Are your bank fees in compliance with your payables policy?
by Dan Gill, Senior Director, Redbridge Analytics
Have you ever sat down and read your company’s policy on handling payments to vendors? I know, I know! Dozens or hundreds of pages on GL coding, invoice tracking methods, multifactor payment controls, business process descriptions and mind-numbing details. A typical company payables policy outlines the processes and controls around paying all of the company’s vendors. They are detailed because they have to be in order to control both risk and expense. With all of this designed control, many companies still pay some of their most important vendors, their banks, by skipping the entire policy.
I have sold treasury software in the large corporate space for more than twenty years and I have been amazed at some of the onerous processes that vendors must comply with to get paid. Invoices in triplicate, wait and review periods, line item approvals and more, all leading to delayed payments. Companies rightly enforce these stringent rules in the name of savings and security. Then, I sit down with these same companies to review the controls around compensating their banks and I am amazed at the difference. In most companies, the fees for transactional banking services are directly debited from the company’s bank account without the possibility or practice of any review. The fees are assessed, the fees are collected and the process is complete, fully automated without any due diligence at all. Because of the lack of attention paid to the charges billed for transactional bank services, recent studies have indicated that as much as seven to ten percent of bank fees are billed in error. It isn’t that banks intentionally mis-charge for services, it is simply the fact that the number of billing points and the sheer volumes involved multiply the impact of otherwise miniscule billing errors.

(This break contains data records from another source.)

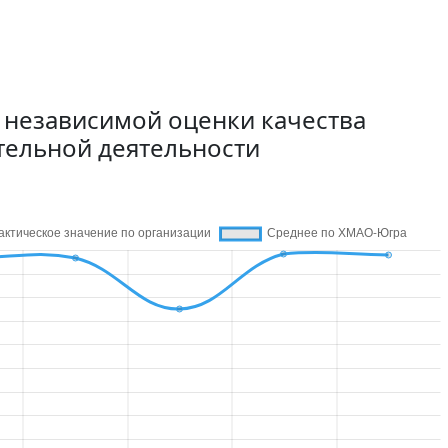
 независимой оценки качества
тельной деятельности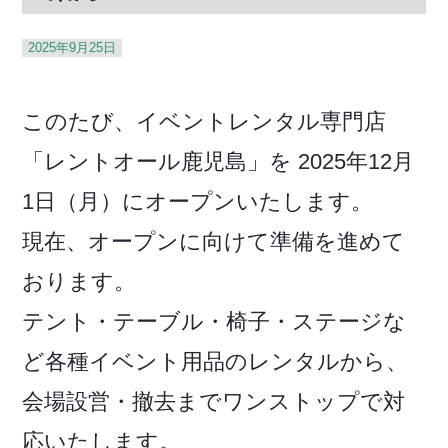
2025年9月25日
このたび、イベントレンタル専門店
「レントオール鹿児島」を 2025年12月
1日（月）にオープンいたします。
現在、オープンに向けて準備を進めて
おります。
テント・テーブル・椅子・ステージな
ど各種イベント用品のレンタルから、
会場設営・撤去までワンストップで対
応いたします。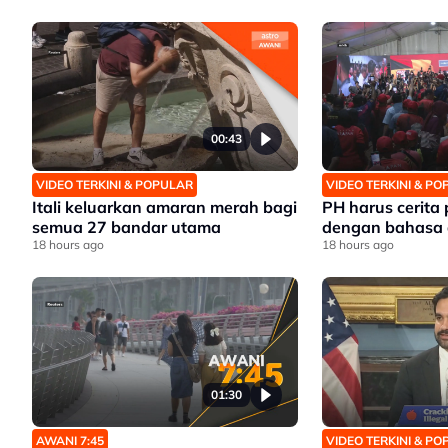
00:43
VIDEO TERKINI & POPULAR
VIDEO TERKINI & P
Itali keluarkan amaran merah bagi
PH harus cerita
semua 27 bandar utama
dengan bahasa 
18 hours ago
18 hours ago
01:30
AWANI 7:45
VIDEO TERKINI & P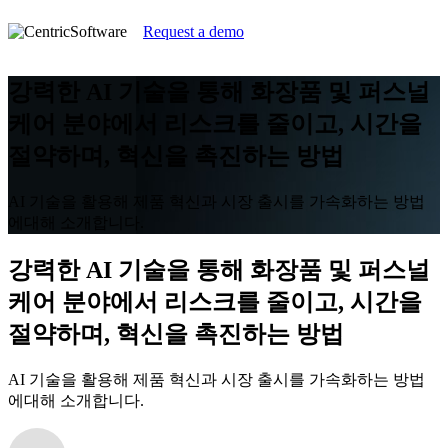
Request a demo
강력한 AI 기술을 통해 화장품 및 퍼스널
케어 분야에서 리스크를 줄이고, 시간을
절약하며, 혁신을 촉진하는 방법
AI 기술을 활용해 제품 혁신과 시장 출시를 가속화하는 방법
에대해 소개합니다.
강력한 AI 기술을 통해 화장품 및 퍼스널
케어 분야에서 리스크를 줄이고, 시간을
절약하며, 혁신을 촉진하는 방법
AI 기술을 활용해 제품 혁신과 시장 출시를 가속화하는 방법
에대해 소개합니다.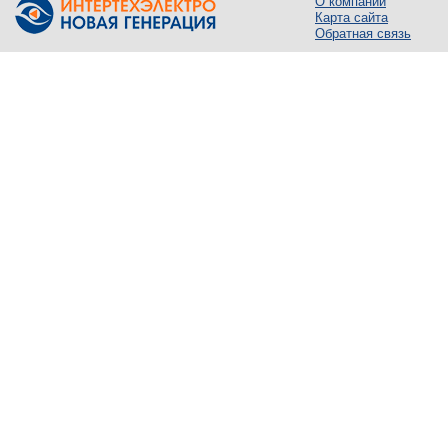
О компании
Карта сайта
Обратная связь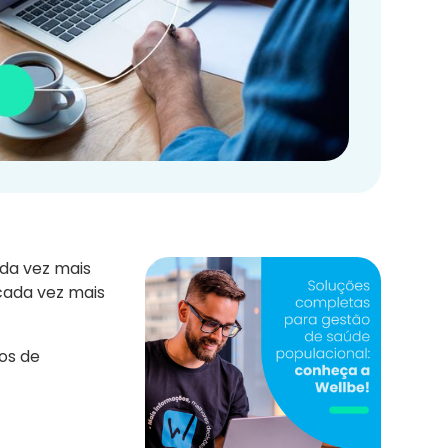
ada vez mais
cada vez mais
ços de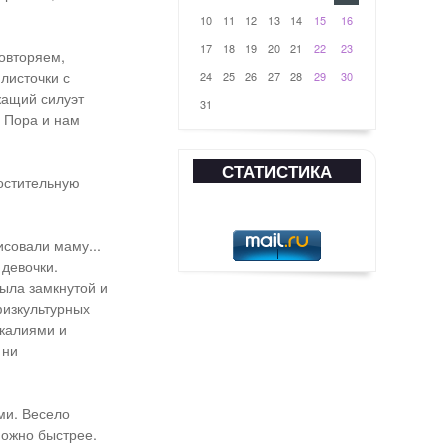
10
11
12
13
14
15
16
17
18
19
20
21
22
23
Повторяем,
листочки с
24
25
26
27
28
29
30
жащий силуэт
31
. Пора и нам
СТАТИСТИКА
остительную
исовали маму...
девочки.
ыла замкнутой и
физкультурных
екалиями и
 ни
ми. Весело
можно быстрее.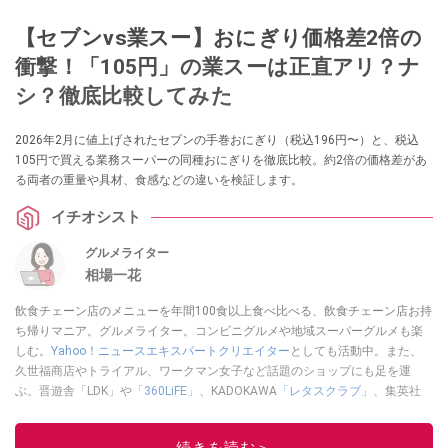
【セブンvs業スー】おにぎり価格差2倍の
衝撃！「105円」の業スーは正直アリ？ナ
シ？徹底比較してみた
2026年2月に値上げされたセブンの手巻おにぎり（税込196円〜）と、税込
105円で買える業務スーパーの同種おにぎりを徹底比較。約2倍の価格差があ
る両者の重量や具材、食感などの違いを検証します。
イチオシスト
グルメライター
相場一花
飲食チェーン店のメニューを年間100食以上食べ比べる、飲食チェーン店お持
ち帰りマニア。グルメライター。コンビニグルメや地域スーパーグルメも楽
しむ。
Yahoo！ニュースエキスパートクリエイター
としても活動中。また、
久世福商店やトライアル、ワークマン女子など話題のショップにも足を運
ぶ。晋遊舎「LDK」や
「360LiFE」
、KADOKAWA
「レタスクラブ」
、集英社
「週刊プレイボーイ」、宝島社「おいしい！ シャトレーゼBOOK」などでグ
ルメライター、食の専門家として出演実績あり。
続きを読む＞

What may be a single error of single pennies or Euros expands greatly with volumes in the thousands over hundreds of bank accounts. In most companies, those errors add up to real money, and are too significant to continue ignoring.
Accountability
Accountability with most of our vendors is established through the controls built into our vendor payment policies. If we are to achieve a similar level of accountability with our banks, we must establish a controlled fee review process. That process starts with accessibility! If we are going to perform a review, we must have access to the consolidated information on what each bank is charging us for in our accounts each month. In the US, this has been available for decades in the form of the somewhat standardized account analysis statement that can be delivered in a variety of formats, including a fully automated EDI version known as the 822. Globally, banks now have the ability to deliver our fee billing information in a machine-readable file format known as the BSB. This file format is available around the world, and is managed by the same standards body that brought us SEPA, ISO 20-022. The BSB provides a currency and country independent way for any bank to report the fees associated with transaction accounts located anywhere in the world. In the most recent BSB survey, more than twenty banks reported the ability to deliver fee information in a BSB formatted file. If we are going to solve the problem of error-prone bank fees, we must have accessibility to the billing information, and the BSB file format solves that problem once and for all. So, how do I get these mythical BSB files from my banks?

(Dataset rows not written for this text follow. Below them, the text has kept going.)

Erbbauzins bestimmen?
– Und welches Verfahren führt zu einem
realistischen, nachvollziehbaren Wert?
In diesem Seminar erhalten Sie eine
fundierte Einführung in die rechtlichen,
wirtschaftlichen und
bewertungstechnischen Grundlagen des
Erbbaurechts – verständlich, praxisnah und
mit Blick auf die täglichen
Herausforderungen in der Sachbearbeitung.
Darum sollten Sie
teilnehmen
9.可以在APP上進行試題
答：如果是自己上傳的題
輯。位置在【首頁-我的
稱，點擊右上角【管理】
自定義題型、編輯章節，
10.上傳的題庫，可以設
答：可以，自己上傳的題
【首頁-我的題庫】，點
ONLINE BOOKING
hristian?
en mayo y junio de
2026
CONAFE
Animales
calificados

Strategy for obtaining Bank Service Billing files
If you were to reach out to your account officer at each of your banks and ask them to start delivering the industry standard BSB file format each month, you would likely get a blank stare in return. While more banks each month are developing the capability, it is not publicized enough to be common knowledge to all of the bank’s employees. Banks can be complex organizations to navigate, so I have developed a communication strategy to help coax the best possible billing statement option out of each of my banks. First, reach out to the person you have the closest relationship with at your bank. Tell them you are beginning the process of analyzing and auditing your bank fees and you need to receive a monthly summary of all of the transaction, maintenance and other fees that have been assessed. Tell them that there is an XML based file format that has been adopted by ISO 20-022 that allows them to seamlessly report this information each month. Point them to the SWIFT website for all of the details (https://www2.swift.com/mystandards/#/mx/camt.086.001.02!content).
In some cases, the account officer assigned to you will not have any knowledge of the bank’s capability to produce the billing statement so you will need to encourage them to dig. In many banks, there is a global billing group and if not that, the cash management or operations group within the bank can probably help get the conversation started. We know one thing for certain: Your bank has figured out very well how to efficiently extract the fees for the transactions from your bank account. We are not asking them to do anything but report on the fees they collected, and the fact that they collected those fees shows that they can give us a reporting of them. Sometimes you may find that one of your banks cannot yet support the industry standard BSB reporting. In these cases, we simply remind them that we require a reporting of all fees that are charged to us and ask them what format they can provide the information on at least service usage (volume) and cost. Since we know they are effectively charging our account, we know the data is available somewhere within the bank and even a csv formatted file can usually give us enough information to do an audit and analysis of the fees we are being charged.
If history tells us anything, it is that banks respond to customer pressure, and the more customers that demand their banks provide visibility into the fees they charge through industry standard formats, the more likely they will be to give us the relief we need.